→ Working data
******

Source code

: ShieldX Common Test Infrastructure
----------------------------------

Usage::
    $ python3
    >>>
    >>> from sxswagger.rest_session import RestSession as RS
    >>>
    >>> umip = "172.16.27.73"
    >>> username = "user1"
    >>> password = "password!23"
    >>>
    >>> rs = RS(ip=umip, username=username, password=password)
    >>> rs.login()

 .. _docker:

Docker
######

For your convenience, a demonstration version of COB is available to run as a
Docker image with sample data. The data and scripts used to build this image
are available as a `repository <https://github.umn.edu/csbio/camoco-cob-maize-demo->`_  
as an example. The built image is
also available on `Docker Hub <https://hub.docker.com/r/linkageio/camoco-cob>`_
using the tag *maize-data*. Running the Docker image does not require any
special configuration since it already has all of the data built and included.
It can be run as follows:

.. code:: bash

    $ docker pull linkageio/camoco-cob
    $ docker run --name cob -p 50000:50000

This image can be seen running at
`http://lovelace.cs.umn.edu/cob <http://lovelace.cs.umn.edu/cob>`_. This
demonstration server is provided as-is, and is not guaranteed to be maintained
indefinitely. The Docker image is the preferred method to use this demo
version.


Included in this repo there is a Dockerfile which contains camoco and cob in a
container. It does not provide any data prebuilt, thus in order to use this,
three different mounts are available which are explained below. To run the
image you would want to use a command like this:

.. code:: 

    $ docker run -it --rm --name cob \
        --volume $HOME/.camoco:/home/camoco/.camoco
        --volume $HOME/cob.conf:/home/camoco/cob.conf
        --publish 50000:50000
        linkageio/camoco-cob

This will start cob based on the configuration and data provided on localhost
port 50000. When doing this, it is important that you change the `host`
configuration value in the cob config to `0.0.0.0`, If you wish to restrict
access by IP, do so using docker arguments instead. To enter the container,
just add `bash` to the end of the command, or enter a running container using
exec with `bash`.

******

→ What to produce
Write out the records above exactly, from the opening line to the line with "For your convenience, a", including both, with nothing added.

→ Exercise output
Source code

: ShieldX Common Test Infrastructure
----------------------------------

Usage::
    $ python3
    >>>
    >>> from sxswagger.rest_session import RestSession as RS
    >>>
    >>> umip = "172.16.27.73"
    >>> username = "user1"
    >>> password = "password!23"
    >>>
    >>> rs = RS(ip=umip, username=username, password=password)
    >>> rs.login()

 .. _docker:

Docker
######

For your convenience, a demonstration version of COB is available to run as a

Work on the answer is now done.